Thompson made an essentially similar point about complex systems, declaring the physicist or mathematician can be expected to 'give us perfectly satisfying expressions for the form of a wave, or even a heap of sand', but not to 'define the form of any particular wave of the sea, nor the actual form of any mountain-peak or hill'. As it happens, we now know that even the humble sand pile to which additional grains are added is an unpredictable system in which a poised state of self-organised criticality is suddenly overwhelmed by avalanches of an unpredictable nature. In the case of the organic forms that manifest life in such complex environments, Thompson realised that the goal of total formulation is even more distant.

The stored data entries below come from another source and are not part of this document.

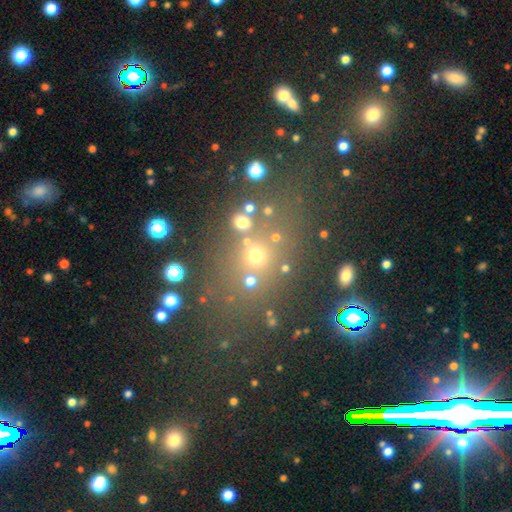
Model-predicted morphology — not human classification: Smooth or featured?
  - star or artifact: 45% *
  - smooth: 40%
  - featured or disk: 16%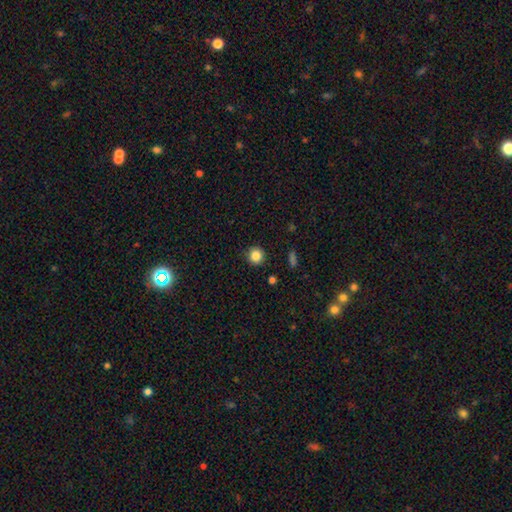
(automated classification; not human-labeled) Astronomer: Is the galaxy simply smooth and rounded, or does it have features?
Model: smooth — 85%.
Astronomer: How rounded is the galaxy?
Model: round — 94%.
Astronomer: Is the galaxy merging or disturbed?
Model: none — 90%.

The organic forms which we can define, more or less precisely, in mathematical terms, and afterwards proceed to explain and to account for in terms of force, are of many kinds, as we have seen; but nevertheless they are few in number compared with Nature's all but infinite variety. The reason for this is not far to seek. The living organism represents, or occupies, a field of force which is never simple, and which as a rule is of immense complexity. And just as in the very simplest of actual cases we meet with a departure from such symmetry as could only exist under conditions of ideal simplicity, so do we pass quickly to cases where the interference of numerous, though still perhaps very simple, causes leads to a resultant which lies beyond our powers of analysis.

What Cook and Thompson were intuiting was a form of mathematics as yet unknown, the mathematics of chaos, in which combinations of Thompson's 'very simple causes' when processed through successive iterations using powerful, modern computers result in patterns of behaviour that are unpredictable yet not random; that is to say that they oscillate within states that can be mapped onto flat graphs and beguilingly in 3-d computer graphics, but whose actual outcomes lie within the dynamics of process itself rather than being subject to any strict forecast. The graphic renderings of chaotic systems often display fractal qualities, which means that they exhibit similar configurations at all possible scales, however far we 'zoom in' to the pattern ñ an entrancing peculiarity familiar to us through the famous Mandelbrot sets (Fig 1). Computer expositions of chaos help us look again at old phenomena and witness the new revelations of science and technology with freshly attuned understanding (fig 2).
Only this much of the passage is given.